Extract to read:
*-*-*
Tomasz Pasiewicz is a financial and investment adviser with more than 30 years of experience. He specializes in mergers and acquisitions and business development. Earlier in his career, he worked in investment banking at Schroders and Citigroup. He was also a partner at KPMG, where he led the M&A practice, and later founded Saski Partners.
The new managing partners are joining a fund financed through the PFR Ventures KOFFI public program and capital provided by private investors. The fund has total capitalization of PLN 86.8m (approximately EUR 20.3m).
Remediation plan following the suspension of 4growth VC
The move forms part of a remediation plan implemented by 4growth VC following a period during which its investment activities were suspended. The fund had been managed by former members of the management board of Alior Bank: former chief executive Krzysztof Bachta and former management board members Tomasz Biłous and Marcin Jaszczuk. All three were among a group of individuals charged in connection with decisions made during their time at the bank. The allegations relate to the financing of Zakłady Mięsne Henryk Kania, the meat-processing company that collapsed in 2019.
Because 4growth VC uses capital from the PFR Ventures KOFFI public program, the fund's operations were suspended after the charges were brought. Representatives of the fund reject the allegations and maintain that they are unfounded.
“We would like to confirm that the activities of the 4growth VC team financed through the PFR KOFFI program have been reinstated. This was made possible by the management team's development of a remediation plan, which was approved by all Limited Partners: PFR Ventures and the private investors. The plan focuses on expanding the 4growth team and transferring investment control over the vehicle financed with PFR Ventures capital to its new members,” says Rozalia Urbanek, acting president of the Management Board of PFR Ventures.
Expert's perspective
How does the suspension mechanism for PFR Ventures funds work?
- the occurrence of an adverse event involving key personnel;
- the submission of a notice to remove the management entity;
- an unauthorized change of control.
In each case, the fund enters a restricted-management mode. This means a freeze on new investments and capital calls, while management of the existing portfolio continues. At the same time, the management fee is automatically reduced to 75% of the contractual rate.
*-*-*
Objective 1:
Copy out the records from their start through the line containing "crop: (256, 256)", with both ends included and the pictures omitted.
*-*-*
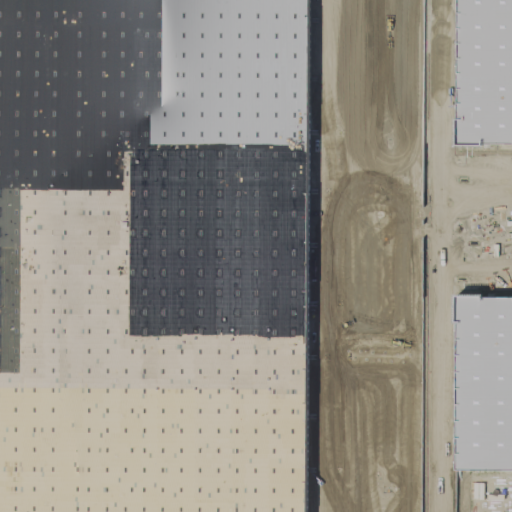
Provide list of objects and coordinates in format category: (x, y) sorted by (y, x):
road: (473, 208)
road: (473, 235)
building: (146, 254)
road: (370, 256)
road: (434, 256)
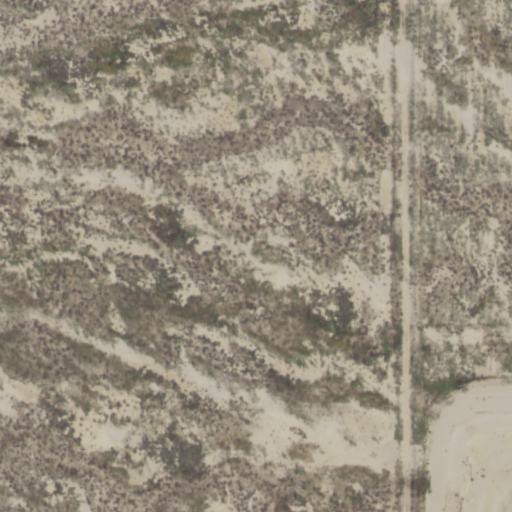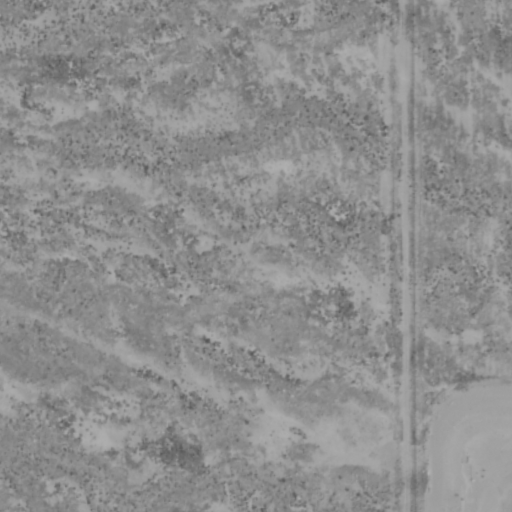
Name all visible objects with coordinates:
wastewater plant: (464, 450)
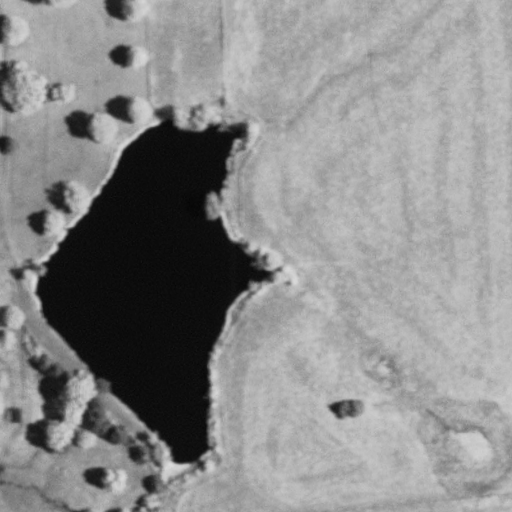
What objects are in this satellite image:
road: (5, 185)
building: (4, 414)
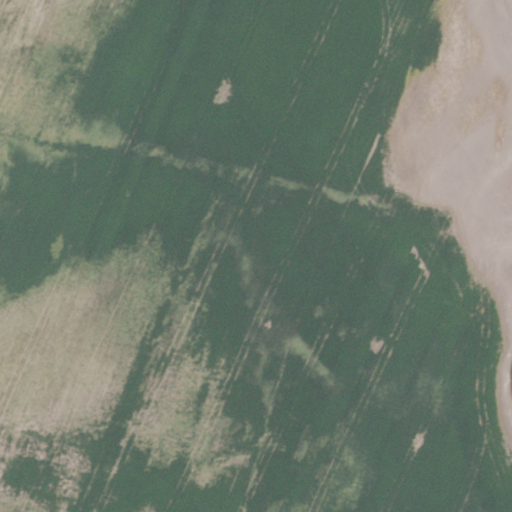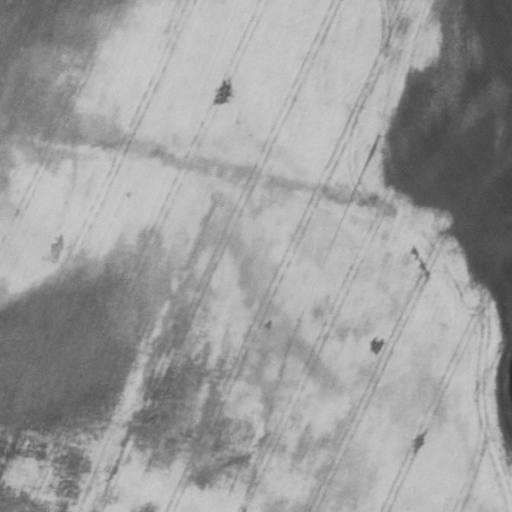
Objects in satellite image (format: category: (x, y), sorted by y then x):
crop: (256, 256)
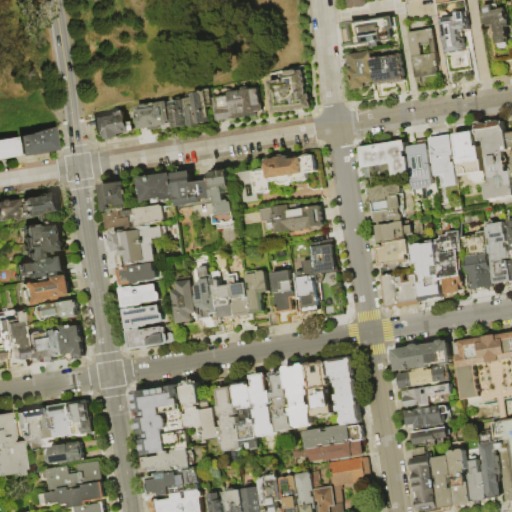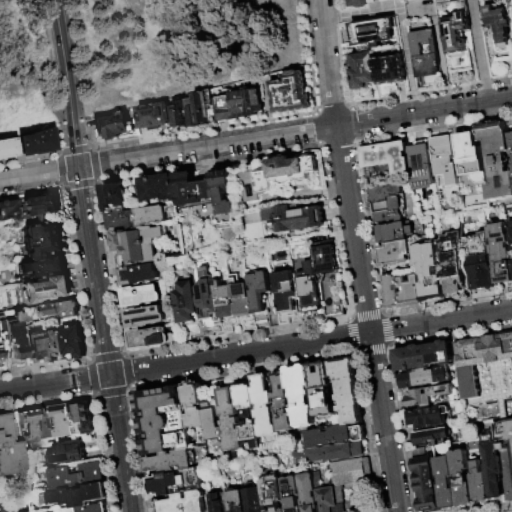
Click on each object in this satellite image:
building: (385, 0)
building: (408, 0)
building: (355, 3)
building: (358, 4)
building: (497, 21)
road: (401, 23)
road: (254, 25)
building: (500, 26)
road: (314, 27)
building: (372, 31)
building: (375, 32)
building: (456, 34)
road: (60, 45)
road: (482, 50)
park: (132, 53)
building: (423, 53)
building: (425, 54)
road: (327, 63)
building: (373, 68)
building: (363, 71)
building: (391, 71)
road: (36, 81)
building: (288, 90)
building: (292, 94)
building: (210, 99)
building: (237, 104)
building: (239, 107)
building: (189, 110)
building: (199, 111)
building: (152, 114)
building: (181, 115)
building: (154, 117)
building: (109, 125)
building: (111, 126)
road: (72, 129)
road: (256, 138)
building: (511, 138)
building: (33, 141)
building: (510, 141)
building: (32, 142)
building: (6, 147)
building: (7, 150)
road: (40, 155)
building: (468, 155)
building: (470, 155)
building: (384, 158)
building: (443, 158)
building: (388, 159)
building: (496, 159)
building: (445, 160)
building: (498, 160)
building: (420, 166)
building: (422, 167)
building: (293, 170)
building: (277, 174)
road: (94, 181)
building: (266, 183)
building: (252, 187)
building: (195, 189)
building: (159, 190)
building: (193, 191)
road: (31, 192)
building: (388, 194)
building: (114, 196)
building: (116, 196)
building: (227, 198)
building: (41, 206)
building: (388, 206)
building: (7, 209)
building: (9, 211)
building: (388, 213)
building: (153, 216)
building: (292, 218)
building: (390, 218)
building: (295, 220)
building: (121, 222)
building: (395, 233)
building: (509, 235)
building: (509, 236)
building: (136, 241)
building: (449, 241)
building: (43, 242)
building: (153, 242)
building: (131, 247)
building: (40, 251)
building: (393, 253)
building: (500, 253)
building: (396, 254)
building: (323, 257)
building: (487, 257)
building: (326, 262)
building: (451, 262)
building: (479, 262)
building: (43, 269)
road: (93, 271)
building: (429, 272)
building: (139, 276)
building: (426, 277)
building: (307, 285)
building: (309, 288)
building: (45, 290)
building: (283, 290)
building: (46, 291)
building: (260, 291)
building: (392, 292)
building: (410, 292)
building: (286, 293)
building: (141, 294)
building: (231, 294)
building: (142, 297)
building: (211, 298)
building: (228, 298)
building: (244, 298)
building: (188, 301)
building: (190, 303)
building: (335, 309)
building: (55, 310)
building: (57, 312)
building: (144, 316)
building: (145, 318)
road: (367, 319)
building: (14, 334)
building: (12, 336)
building: (150, 337)
building: (151, 340)
building: (63, 342)
building: (1, 343)
building: (2, 343)
building: (73, 343)
road: (311, 343)
building: (34, 346)
building: (53, 348)
building: (424, 357)
building: (479, 357)
building: (480, 360)
building: (422, 363)
building: (426, 378)
road: (54, 384)
building: (323, 390)
building: (347, 391)
building: (425, 395)
building: (302, 396)
building: (428, 397)
building: (284, 403)
building: (266, 407)
building: (295, 409)
building: (200, 411)
building: (205, 414)
building: (251, 415)
building: (425, 416)
building: (429, 418)
building: (84, 419)
building: (163, 420)
building: (65, 421)
building: (233, 421)
building: (53, 422)
building: (47, 427)
building: (502, 427)
building: (28, 430)
building: (165, 433)
building: (429, 436)
building: (335, 437)
building: (433, 438)
road: (121, 443)
building: (8, 450)
building: (9, 451)
building: (67, 453)
building: (336, 453)
building: (70, 454)
building: (172, 462)
building: (484, 471)
building: (493, 471)
building: (351, 473)
building: (76, 477)
building: (461, 479)
building: (440, 481)
building: (163, 482)
building: (342, 482)
building: (176, 483)
building: (478, 483)
building: (426, 484)
building: (446, 484)
building: (291, 485)
building: (77, 487)
building: (274, 493)
building: (309, 493)
building: (293, 494)
building: (272, 496)
building: (78, 497)
building: (257, 500)
building: (332, 500)
building: (219, 502)
building: (239, 502)
building: (182, 503)
building: (185, 504)
building: (221, 504)
building: (95, 509)
road: (509, 511)
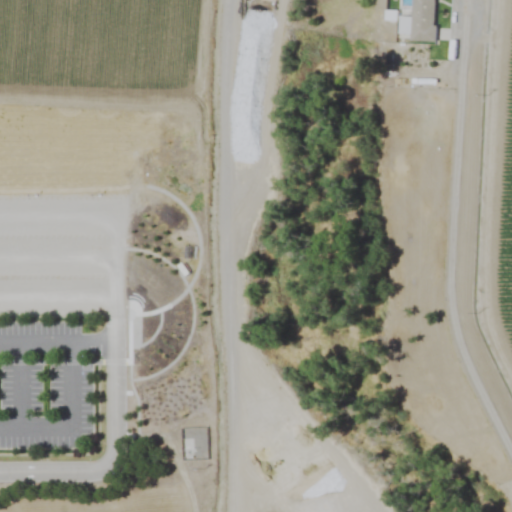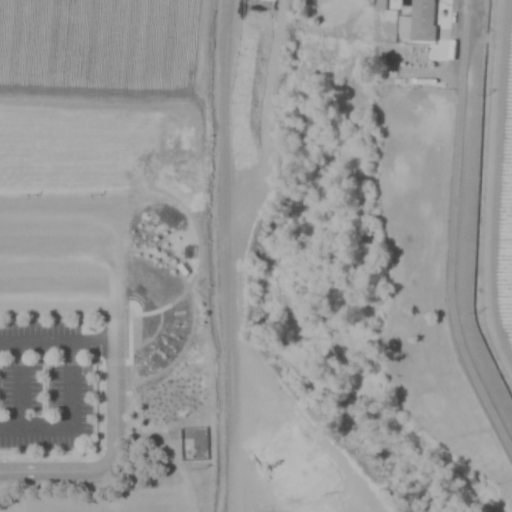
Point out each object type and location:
building: (422, 20)
building: (422, 20)
road: (471, 218)
crop: (256, 255)
road: (240, 256)
road: (2, 264)
road: (59, 340)
road: (21, 382)
road: (72, 418)
road: (117, 420)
*-*-*
Objective 2:
Continue the article about the 4growth VC fund and its suspension, picking up after its final sentence.

Task output 1:
Provide list of objects and coordinates in format category: (x, y) sorted by (y, x):
road: (473, 208)
road: (473, 235)
building: (146, 254)
road: (370, 256)
road: (434, 256)
Name all visible objects with coordinates:
wastewater plant: (464, 450)
What objects are in this satellite image:
road: (5, 185)
building: (4, 414)
Objects in satellite image (format: category: (x, y), sorted by y then x):
crop: (256, 256)

Task output 2:
The suspension can be lifted only after the public investor approves a remediation plan submitted by the fund's management entity. Once the agreed corrective measures have been implemented, the fund regains its full investment capacity. However, the public investor retains the right to end the suspension even without completion of the full remediation process.
Failure to secure an effective reinstatement may lead to the removal of the management entity, the liquidation of the fund, or other consequences provided for under the RUI, including those related to the fund's committed capitalization.
From the perspective of day-to-day fund operations, the key priority is the implementation of internal early-warning procedures for events involving key personnel.
A fresh start following PFR Ventures' review
According to market sources, PFR Ventures conducted a detailed review of the new management team at 4growth VC. From the perspective of the public institution, a key objective was to eliminate the risk that the newly appointed managers would serve merely in a nominal capacity. Instead, both appointees are well-known figures within the investment and financial community.
Both have declared their full commitment to the fund's further development.
The management team at 4growth VC says the fund is currently finalizing an investment in a startup and is engaged in additional investment discussions in the market. They also acknowledge that, as a result of the earlier suspension, one planned transaction ultimately fell through.
4growth VC returns to the market after restructuring
Following organizational changes, 4growth VC is resuming its investment activity.
“4growth VC has been strengthened with additional expertise, while the new team members were not connected to the circumstances that led to the fund’s suspension. This allowed the fund to meet both the formal requirements set by PFR Ventures and its operational needs,” says Krzysztof Bachta.
Bachta and the two other founders of 4growth VC remain involved with the fund and continue to contribute to its activities. However, they no longer hold voting rights on the investment committee, a role that has been taken over by the newly appointed managing partners.
The changes apply exclusively to 4growth VC KOFFI, the fund established in partnership with PFR Ventures. Prior to launching this vehicle, the management team operated another fund under the same brand. That fund has already completed its investment phase and is currently focused on portfolio management and exit processes. It was not subject to the suspension and continues to operate without any structural changes.
New voting structure in the investment committee
The division of roles and voting rights within the investment committee – where decisions on capital allocations to portfolio companies are made – has been reshaped.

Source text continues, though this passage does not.